AIM OF THE EXERCISE:
Find the line with "remote control: none" and the line with "notebook: present [857,538,1097,769]" in the entries below; output exactly those two lines, every line between them, and no others.

(Paired box coordinates)
....................
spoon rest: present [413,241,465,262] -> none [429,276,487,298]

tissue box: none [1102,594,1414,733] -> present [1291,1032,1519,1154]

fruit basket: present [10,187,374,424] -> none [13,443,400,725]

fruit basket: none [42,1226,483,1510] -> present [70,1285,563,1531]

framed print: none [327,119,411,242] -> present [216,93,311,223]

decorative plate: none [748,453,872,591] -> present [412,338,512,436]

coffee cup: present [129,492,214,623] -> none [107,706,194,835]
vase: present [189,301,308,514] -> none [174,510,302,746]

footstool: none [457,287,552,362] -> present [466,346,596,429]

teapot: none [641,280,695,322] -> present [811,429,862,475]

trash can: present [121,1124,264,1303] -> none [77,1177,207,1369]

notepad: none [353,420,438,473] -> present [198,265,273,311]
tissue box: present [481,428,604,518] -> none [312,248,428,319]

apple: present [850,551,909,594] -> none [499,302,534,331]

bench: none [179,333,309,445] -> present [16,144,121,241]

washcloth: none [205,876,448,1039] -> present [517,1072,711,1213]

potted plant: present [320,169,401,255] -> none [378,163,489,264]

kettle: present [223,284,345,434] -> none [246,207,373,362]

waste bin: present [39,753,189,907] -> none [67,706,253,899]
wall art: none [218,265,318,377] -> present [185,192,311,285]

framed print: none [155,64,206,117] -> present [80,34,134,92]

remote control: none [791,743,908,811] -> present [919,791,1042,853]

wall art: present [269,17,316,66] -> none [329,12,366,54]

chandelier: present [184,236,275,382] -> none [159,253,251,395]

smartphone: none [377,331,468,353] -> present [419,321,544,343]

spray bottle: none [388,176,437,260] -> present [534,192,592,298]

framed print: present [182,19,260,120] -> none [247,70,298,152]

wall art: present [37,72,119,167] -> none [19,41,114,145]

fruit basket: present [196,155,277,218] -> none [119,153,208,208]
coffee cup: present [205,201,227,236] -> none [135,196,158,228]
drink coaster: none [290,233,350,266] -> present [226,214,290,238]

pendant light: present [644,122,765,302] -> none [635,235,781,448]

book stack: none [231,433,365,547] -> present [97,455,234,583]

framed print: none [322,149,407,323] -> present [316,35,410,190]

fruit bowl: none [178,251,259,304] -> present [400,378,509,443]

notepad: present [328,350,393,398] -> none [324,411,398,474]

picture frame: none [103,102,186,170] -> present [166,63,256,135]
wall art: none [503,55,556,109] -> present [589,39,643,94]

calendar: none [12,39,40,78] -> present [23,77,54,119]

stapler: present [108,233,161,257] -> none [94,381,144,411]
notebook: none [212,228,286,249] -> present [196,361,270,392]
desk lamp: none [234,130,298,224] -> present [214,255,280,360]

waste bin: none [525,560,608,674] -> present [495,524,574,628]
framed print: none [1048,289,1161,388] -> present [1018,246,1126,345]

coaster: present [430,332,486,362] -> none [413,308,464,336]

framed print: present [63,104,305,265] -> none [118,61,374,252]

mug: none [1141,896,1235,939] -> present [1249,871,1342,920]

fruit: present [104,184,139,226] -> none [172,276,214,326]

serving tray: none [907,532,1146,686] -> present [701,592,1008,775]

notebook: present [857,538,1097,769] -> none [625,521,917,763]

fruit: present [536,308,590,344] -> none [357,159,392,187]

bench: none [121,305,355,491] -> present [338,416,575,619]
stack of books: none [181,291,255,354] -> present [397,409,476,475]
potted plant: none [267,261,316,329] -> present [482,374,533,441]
....................
RESULT FOR THIS EXERCISE:
remote control: none [791,743,908,811] -> present [919,791,1042,853]

wall art: present [269,17,316,66] -> none [329,12,366,54]

chandelier: present [184,236,275,382] -> none [159,253,251,395]

smartphone: none [377,331,468,353] -> present [419,321,544,343]

spray bottle: none [388,176,437,260] -> present [534,192,592,298]

framed print: present [182,19,260,120] -> none [247,70,298,152]

wall art: present [37,72,119,167] -> none [19,41,114,145]

fruit basket: present [196,155,277,218] -> none [119,153,208,208]
coffee cup: present [205,201,227,236] -> none [135,196,158,228]
drink coaster: none [290,233,350,266] -> present [226,214,290,238]

pendant light: present [644,122,765,302] -> none [635,235,781,448]

book stack: none [231,433,365,547] -> present [97,455,234,583]

framed print: none [322,149,407,323] -> present [316,35,410,190]

fruit bowl: none [178,251,259,304] -> present [400,378,509,443]

notepad: present [328,350,393,398] -> none [324,411,398,474]

picture frame: none [103,102,186,170] -> present [166,63,256,135]
wall art: none [503,55,556,109] -> present [589,39,643,94]

calendar: none [12,39,40,78] -> present [23,77,54,119]

stapler: present [108,233,161,257] -> none [94,381,144,411]
notebook: none [212,228,286,249] -> present [196,361,270,392]
desk lamp: none [234,130,298,224] -> present [214,255,280,360]

waste bin: none [525,560,608,674] -> present [495,524,574,628]
framed print: none [1048,289,1161,388] -> present [1018,246,1126,345]

coaster: present [430,332,486,362] -> none [413,308,464,336]

framed print: present [63,104,305,265] -> none [118,61,374,252]

mug: none [1141,896,1235,939] -> present [1249,871,1342,920]

fruit: present [104,184,139,226] -> none [172,276,214,326]

serving tray: none [907,532,1146,686] -> present [701,592,1008,775]

notebook: present [857,538,1097,769] -> none [625,521,917,763]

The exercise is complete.